If the government uses its power to extinguish speech (or to burden channels through unfair promotion of counter ideas), then that is censorship. And that is a problem we should all want to fix.


The "trained Marxist" phrase is so strange to me - how does one become 'trained' in Marxism? Trained in guerilla warfare, perhaps. But to be trained in Marxism has the same meaning as being "trained in Platonism" or "trained in Hayekism". The other answers she gave in the interview also indicate to me that she doesn't really know what she's talking about, and is using this language either as a LARP to claim some theoretical legitimacy or basis, or as a way to attract on-the-fence old school Marxists.

At no point did any of this 'trained Marxism' show other than in a small handful of the organization's goals, generally the most neglected ones.


To add to that, stating the fact that one of the tech titans of today, Bill Gates, was in cahoots with a convicted pedophile is either met with "this is just hearsay!" or "you're jumping to conclusions", when it's not ignored and down-voted altogether.

Even more important (not that many of us receiving our wages and dividends from probably pedophiles isn't important), the strong connection between Silicon Valley of days past, and, most importantly, from today, with the Military and Security Complex is also shunned.


> the strong connection between Silicon Valley of days past, and, most importantly, from today, with the Military and Security Complex is also shunned.

Whole valley at one time was off limits to anyone from the Soviet Block.


And of course that The Economist just published this article in their latest issue: "After a long break-up, Silicon Valley and the military-industrial complex are getting back together" [1] . Maybe I should submit it as a dedicated post.
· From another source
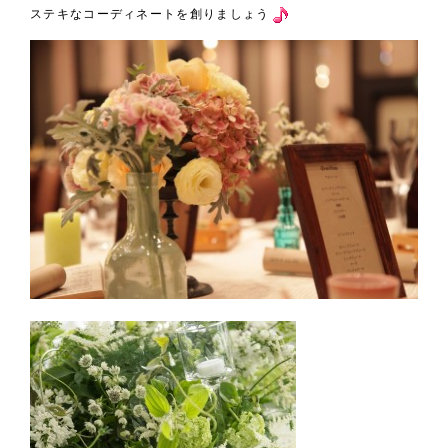
ステキなコーディネートを創りましょう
[1] https://www.economist.com/business/2022/08/08/can-tech-resha...


It depends on what the bubble is about. If it's for a specific anime who cares but politics is a bubble whose influence exits the bubble


Honestly I have no interest in discussing politics. It’s the social media of conversation.
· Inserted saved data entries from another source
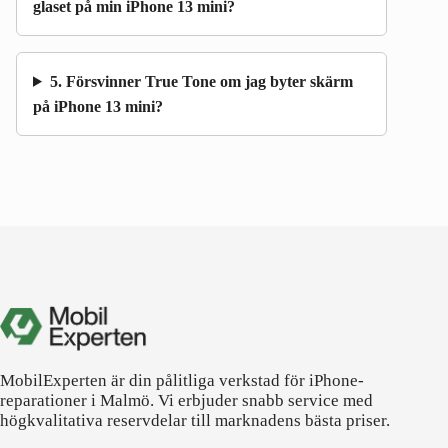
glaset på min iPhone 13 mini?
5. Försvinner True Tone om jag byter skärm
på iPhone 13 mini?
MobilExperten är din pålitliga verkstad för iPhone-
reparationer i Malmö. Vi erbjuder snabb service med
högkvalitativa reservdelar till marknadens bästa priser.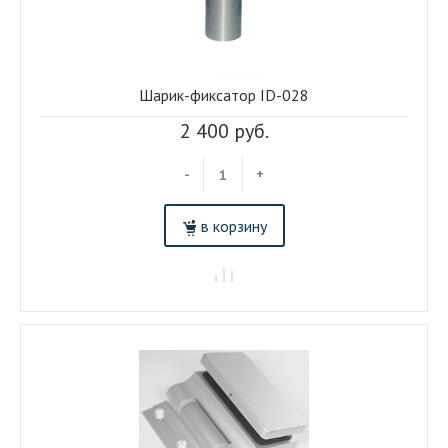
Шарик-фиксатор ID-028
2 400 руб.
-
+
в корзину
I prefer to talk to people about what interests them. Sometimes it is interesting. Sometimes it isn’t. Sometimes I agree with them. Sometimes I don’t. With most people all four are true. I form my own opinions from there. They change frequently. I vote based on my best current mental model.


I try to shake that up from time to time. It is nice to see the other side of the discussion. Groupthink is not something to strive for.


I’m not striving for groupthink. I’m seeking out a trusted (collective) voice.


Some ideas are objectively sick regardless of the forum.